On a toujours eu de l’humour, mais très certainement, on l’a découvert encore plus avec la quadruple amputation. Maintenant que ça va mieux, on avait le goût de partager les choses cocasses qui peuvent juste arriver à une quadruple amputée.

Pour la première photo d’Halloween qu’on a prise après les événements, on avait mis du ketchup sur le bout de mon bras. Les gars s’étaient déguisés, un en zombie et l’autre en «Mort». On avait un bras de plastique de Dollorama et on a pris une photo comme s’ils allaient manger mon bras.

Quatre ans après les amputations, avez-vous été en mesure de reprendre votre vie quotidienne presque comme avant ? Arrivez-vous à faire les mêmes tâches ?

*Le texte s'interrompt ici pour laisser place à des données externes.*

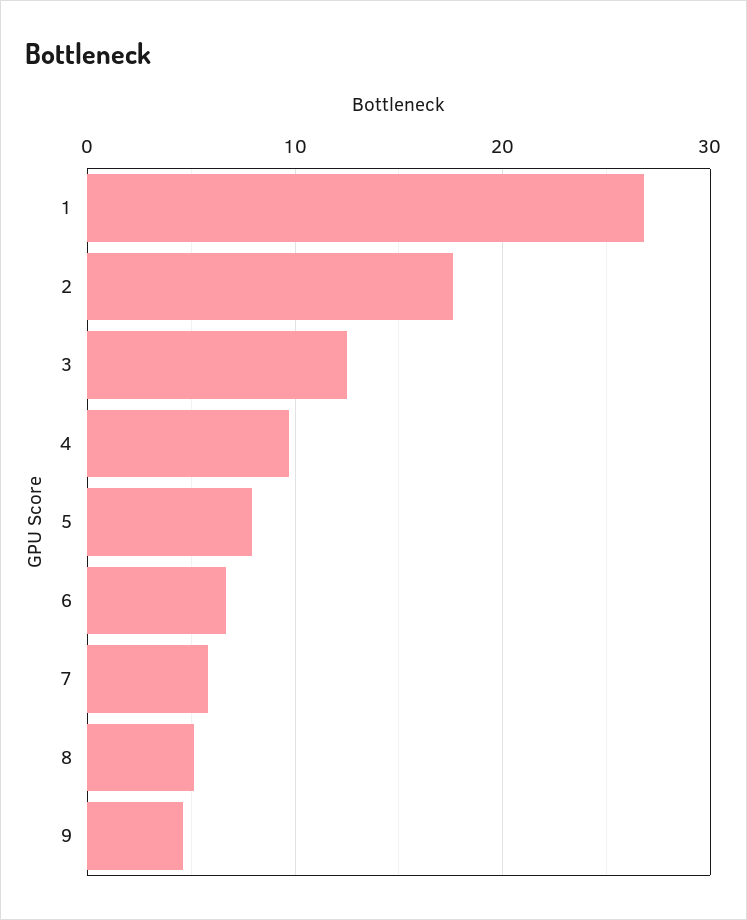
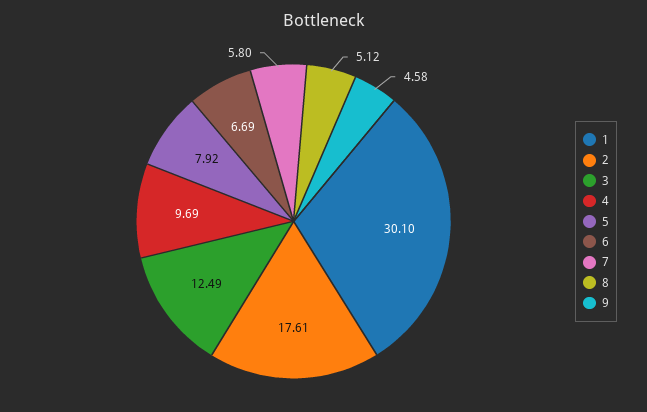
  {
-   "1": 27,
+   "1": 30.1,
    "2": 17.61,
    "3": 12.49,
    "4": 9.69,
    "5": 7.92,
    "6": 6.69,
    "7": 5.8,
    "8": 5.12,
    "9": 4.58
  }

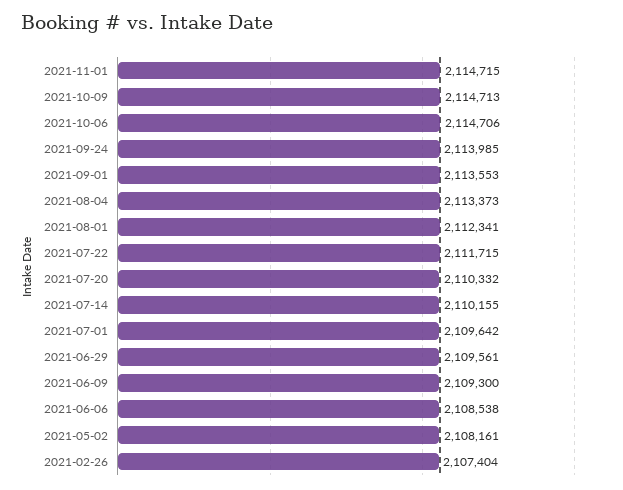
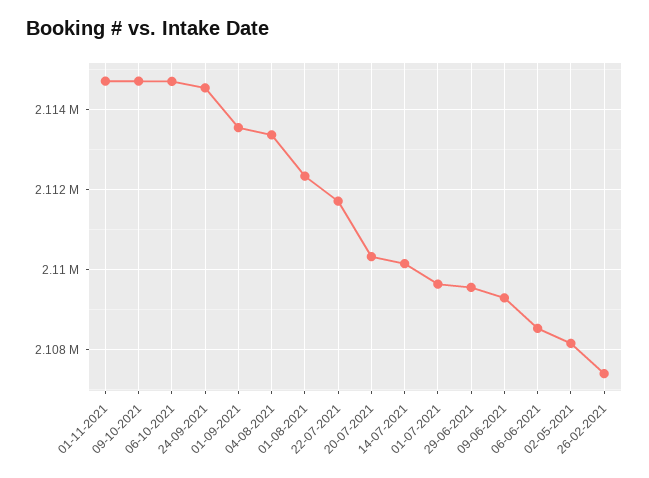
  {
    "2021-11-01": 2114715,
    "2021-10-09": 2114713,
    "2021-10-06": 2114706,
-   "2021-09-24": 2113985,
+   "2021-09-24": 2114600,
    "2021-09-01": 2113553,
    "2021-08-04": 2113373,
    "2021-08-01": 2112341,
    "2021-07-22": 2111715,
    "2021-07-20": 2110332,
    "2021-07-14": 2110155,
    "2021-07-01": 2109642,
    "2021-06-29": 2109561,
    "2021-06-09": 2109300,
    "2021-06-06": 2108538,
    "2021-05-02": 2108161,
    "2021-02-26": 2107404
  }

Oui, il y a des activités qu’on ne fera plus avec les garçons, c’est sûr, mais on fait d’autres activités. J’assiste à presque tous les matchs de soccer de mes gars! L’été, on est là, beau temps, mauvais temps.

Pour le reste, j’y vais tranquillement. J’ai recommencé à cuisiner. J’ai commencé tranquillement et j’ai pris de l’assurance. C’est sûr qu’il y a des choses pour lesquelles j’ai encore besoin d’aide. Je ne fais pas encore le souper complètement toute seule. Juste un chaudron rempli d’eau bouillante, c’est trop pesant pour mes prothèses.

Même avec les jambes les plus hot, il reste que ce sont tes efforts à toi qui comptent. Ce n’est pas encore un moteur qui marche. C’est ce qui fait que je n’arrive pas toujours à me lever debout encore, si je suis sur un sol qui est le moindrement glissant. Alin va faire le lavage, moi je vais plier le linge. C’est lui qui passe l’aspirateur, c’est évident. Mon conjoint fait toutes les courses. Il y a juste lui qui peut conduire. Je dois aller vers l’avant. Je ne peux pas regarder en arrière, parce que c’est certain que je vais pleurer. Je les voudrais encore, mes bras et mes jambes.

Vous qui êtes une artiste, vous avez recommencé à peindre ?

Oui, mais ça a changé. Je ne peux plus faire des murales grand format, mais j’ai recommencé à peindre de plus petites toiles.

Je suis capable d’être de plus en plus précise, mais je laisse quand même mon pinceau trembler un peu. Ça donne de la personnalité, du caractère à mes toiles.

Maintenant, êtes-vous heureuse ?

Elle est super belle, ma vie. Je suis vraiment heureuse. Il y a toujours des difficultés, mais la vie, est-ce qu’il y a quelqu’un qui l’a parfaite? Je ne pense pas.

C’est ça que j’apprécie, c’est que je suis en vie. J’ai failli mourir. Je m’en allais mourir. J’allais quitter ce monde. Je suis vraiment chanceuse.